SOUFFRANCE PHYSIQUE ET SOUFFRANCE MENTALE
L'homme est exposé à de nombreuses souffrances d'ordres physique et mental. De ces deux sortes, la souffrance mentale est la plus vive. Les hommes dont la vision est limitée pensent que la souffrance ne peut être que physique. Pour eux, la souffrance est une sorte de maladie ou de torture endurée par le corps. Or, la souffrance mentale est pire que la souffrance physique. La souffrance physique survient parfois comme une bénédiction, car elle sert à atténuer la souffrance mentale, en détournant l'attention de l'homme.
LE BONHEUR PERMANENT EST ATTEINT PAR LE NON-DESIR
Il n'est pas juste de faire grand cas de la souffrance purement physique.

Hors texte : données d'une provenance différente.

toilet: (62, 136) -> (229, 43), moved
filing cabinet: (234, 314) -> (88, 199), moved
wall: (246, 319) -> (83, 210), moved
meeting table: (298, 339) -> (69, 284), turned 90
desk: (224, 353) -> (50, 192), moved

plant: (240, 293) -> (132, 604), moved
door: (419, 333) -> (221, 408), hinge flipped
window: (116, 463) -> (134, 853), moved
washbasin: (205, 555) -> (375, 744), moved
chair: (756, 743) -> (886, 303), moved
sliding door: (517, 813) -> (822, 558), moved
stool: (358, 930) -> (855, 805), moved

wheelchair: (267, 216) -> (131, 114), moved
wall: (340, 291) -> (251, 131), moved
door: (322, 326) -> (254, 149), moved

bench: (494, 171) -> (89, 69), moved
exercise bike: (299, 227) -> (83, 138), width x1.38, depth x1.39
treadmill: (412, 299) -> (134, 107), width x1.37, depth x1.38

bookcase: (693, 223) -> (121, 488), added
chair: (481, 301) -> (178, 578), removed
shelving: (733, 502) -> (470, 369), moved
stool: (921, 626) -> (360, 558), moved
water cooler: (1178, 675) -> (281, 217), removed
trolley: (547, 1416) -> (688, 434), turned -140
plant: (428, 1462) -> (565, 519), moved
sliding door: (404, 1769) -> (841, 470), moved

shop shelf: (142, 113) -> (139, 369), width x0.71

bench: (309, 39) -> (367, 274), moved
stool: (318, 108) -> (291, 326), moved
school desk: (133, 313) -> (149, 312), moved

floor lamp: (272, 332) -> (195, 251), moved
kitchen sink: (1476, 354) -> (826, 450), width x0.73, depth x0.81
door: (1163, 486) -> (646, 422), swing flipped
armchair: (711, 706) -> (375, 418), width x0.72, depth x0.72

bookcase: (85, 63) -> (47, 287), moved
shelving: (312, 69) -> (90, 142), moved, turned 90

On peut arriver à la supporter par l'exercice de la volonté et de l'endurance. La souffrance qui compte vraiment est mentale. Même les yogis capables d'endurer de grandes souffrances physiques, trouvent difficile de se garder de la souffrance mentale qui est enracinée dans la frustration des désirs. L'homme qui ne veut rien n'est jamais malheureux en aucune circonstance, si adverse soit-elle, pas même dans la gueule du lion. L'état de complet non-désir est latent en chacun. Lorsque, par un détachement complet, on parvient à l'état où l'on ne veut rien, on a trouvé la source intérieure intarissable du bonheur éternel et impérissable, qui ne repose pas sur les objets du monde, mais s'appuie sur la connaissance de Soi, et la réalisation de Soi.